Dynamic contrast-enhanced breast MRI was performed on a 3.0-T clinical MR system (3.0T Achieva, Philips Healthcare, Best, The Netherlands). Patients were placed in prone position on a dedicated four-element SENSE-compatible phased-array bilateral breast coil (MRI devices, Würzburg, Germany) utilized for simultaneous imaging of both breasts. The MR protocol included an axial high-resolution T1-weighted fast gradient echo (HR-T1FFE) fat-suppressed series (TE/TR 1.7/4.5 ms; inversion delay SPAIR 130 ms; flip angle 10°; FOV 340 × 340 mm², acquired voxel size 0.66 × 0.66 × 1.6 mm³, reconstructed voxel size 0.66 × 0.66 × 0.80 mm³), followed by an axial T2-weighted fat-suppressed series (TE/TR 120/9,022 ms; inversion delay SPAIR 125 ms; flip angle 90°; FOV 340 × 340 mm², acquired voxel size 1.01 × 1.31 × 2.0 mm³, reconstructed voxel size 0.66 × 0.66 × 2.00 mm³). Finally, dynamic contrast-enhanced fat-suppressed T1-weighted images were acquired (TE/TR 1.3/3.4 ms; flip angle 10°; FOV 320 mm × 320 mm, acquired voxel size 0.91 mm × 0.91 mm × 2.00 mm, reconstructed voxel size 0.83 mm × 0.83 mm × 1.00 mm, temporal resolution 50 s per dynamic acquisition) with a total of six dynamic acquisitions, one obtained before, and five obtained 0, 60, 120, 180, and 240 s after administration of a bolus injection of 0.1 mmol/kg gadolinium-based contrast agent (Magnevist, Schering, Berlin, Germany) followed by a 20-ml saline flush at an injection rate of 3 ml/s with an automatic injector.

MR images were interpreted by two breast radiologists with more than 10 years of experience and were used to derive the location of the lesions. A region of interest (ROI) was drawn at the lesion site location for all four optical absorption images (e.g., see Fig. 2). For comparison, a similar ROI was drawn at the mirror image lesion site location of the contralateral breast, where no lesion was found. The visibility of the lesions on DOT was assessed both quantitatively and qualitatively. Quantitative values were computed from the volume images of the optical absorption coefficient obtained from the DOT system. The mean absorption coefficient of the ROI was divided by the mean absorption of the background, which included the rest of the breast on that slice except for the lesion (the quantitative score). Qualitative scores for contrast relative to background were given independently by two readers for every ROI, on a scale from −4 to 4, where: 0 = no visibility; 1 = slight heterogeneity seen at the site of the known lesion; 2 = moderate contrast, but less/more than other structures, seen at the site of the known lesion; 3 = contrast at the known lesion site comparable to that of other structures; 4 = major contrast at the known lesion site; a minus sign was used if the signal at the ROI was lower than the background, and a plus sign when it was higher. To learn how to score the images, readers were shown an example set of classified images (not from the study population) before they started the scoring process. All images were made anonymously, placed in random order, and scored by two readers separately, without knowledge from other examinations. Images were scored again after 3 months in a second independent reading by the two investigators.

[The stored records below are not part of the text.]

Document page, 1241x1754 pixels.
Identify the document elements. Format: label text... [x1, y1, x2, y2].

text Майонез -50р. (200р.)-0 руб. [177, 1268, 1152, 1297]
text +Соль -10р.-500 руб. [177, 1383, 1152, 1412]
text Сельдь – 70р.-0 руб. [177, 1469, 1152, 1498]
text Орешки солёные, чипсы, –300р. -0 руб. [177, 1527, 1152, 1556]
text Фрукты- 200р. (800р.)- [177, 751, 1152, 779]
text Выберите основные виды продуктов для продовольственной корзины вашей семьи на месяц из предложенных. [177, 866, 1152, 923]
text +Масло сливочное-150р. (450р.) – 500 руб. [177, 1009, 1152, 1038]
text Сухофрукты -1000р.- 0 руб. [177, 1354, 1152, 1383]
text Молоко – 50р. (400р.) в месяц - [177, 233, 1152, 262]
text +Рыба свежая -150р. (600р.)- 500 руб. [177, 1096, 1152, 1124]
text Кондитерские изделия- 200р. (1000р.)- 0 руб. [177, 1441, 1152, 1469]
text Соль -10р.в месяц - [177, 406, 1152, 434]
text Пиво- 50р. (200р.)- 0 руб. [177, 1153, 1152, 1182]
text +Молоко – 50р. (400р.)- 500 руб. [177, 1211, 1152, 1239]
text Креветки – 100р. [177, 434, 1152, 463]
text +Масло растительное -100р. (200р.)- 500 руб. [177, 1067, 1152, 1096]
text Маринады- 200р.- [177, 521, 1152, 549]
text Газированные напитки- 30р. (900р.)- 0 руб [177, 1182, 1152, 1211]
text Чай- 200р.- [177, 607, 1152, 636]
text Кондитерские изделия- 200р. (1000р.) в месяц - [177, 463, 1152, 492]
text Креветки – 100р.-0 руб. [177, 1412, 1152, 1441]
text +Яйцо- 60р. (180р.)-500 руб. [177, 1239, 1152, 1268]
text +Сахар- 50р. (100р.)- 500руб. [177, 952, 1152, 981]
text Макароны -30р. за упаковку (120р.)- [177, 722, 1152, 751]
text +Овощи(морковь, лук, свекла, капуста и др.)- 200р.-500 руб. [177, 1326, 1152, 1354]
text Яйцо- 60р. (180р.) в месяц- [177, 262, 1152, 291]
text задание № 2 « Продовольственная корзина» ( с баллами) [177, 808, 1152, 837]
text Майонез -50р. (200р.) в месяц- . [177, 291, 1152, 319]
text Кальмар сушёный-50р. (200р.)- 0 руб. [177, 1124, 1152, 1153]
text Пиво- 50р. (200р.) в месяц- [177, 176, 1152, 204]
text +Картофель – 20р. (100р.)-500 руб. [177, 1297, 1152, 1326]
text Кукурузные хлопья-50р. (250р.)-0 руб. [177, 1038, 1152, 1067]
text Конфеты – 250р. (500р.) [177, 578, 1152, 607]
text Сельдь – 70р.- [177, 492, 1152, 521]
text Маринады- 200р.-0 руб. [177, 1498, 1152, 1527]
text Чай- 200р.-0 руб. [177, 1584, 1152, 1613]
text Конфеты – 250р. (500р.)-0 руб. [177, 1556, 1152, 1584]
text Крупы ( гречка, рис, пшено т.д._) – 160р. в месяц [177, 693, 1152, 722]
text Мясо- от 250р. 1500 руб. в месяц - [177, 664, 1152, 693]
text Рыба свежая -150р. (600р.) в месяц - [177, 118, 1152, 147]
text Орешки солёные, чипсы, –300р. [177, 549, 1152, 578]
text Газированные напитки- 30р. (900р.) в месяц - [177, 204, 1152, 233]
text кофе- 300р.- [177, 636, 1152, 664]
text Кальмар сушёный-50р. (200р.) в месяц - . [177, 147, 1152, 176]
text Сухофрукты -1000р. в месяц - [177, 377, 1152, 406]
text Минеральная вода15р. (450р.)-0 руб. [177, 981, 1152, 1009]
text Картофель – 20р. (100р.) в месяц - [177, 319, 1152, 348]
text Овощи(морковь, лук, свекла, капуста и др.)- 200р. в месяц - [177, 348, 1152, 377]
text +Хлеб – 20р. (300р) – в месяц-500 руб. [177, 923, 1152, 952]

The reference standard for final diagnosis of the solid lesions was histopathology, whereas for the benign cysts and the healthy contralateral breast (mirror image) the reference standard was MRI. The patients diagnosed with benign cysts received a follow-up mammography and ultrasound after 6 months.

Intra- and interobserver agreements between the two readers were calculated using kappa statistics and intraclass correlation coefficients [10]. Discriminatory values for presence of malignancy were determined by receiver operating characteristic (ROC) analyses. Cancer detection rates were calculated using a qualitative score of ≥ 2 as a cutoff. The package SPSS 15.0 (SPSS Inc., Chicago, IL, USA) was used for all statistical computations.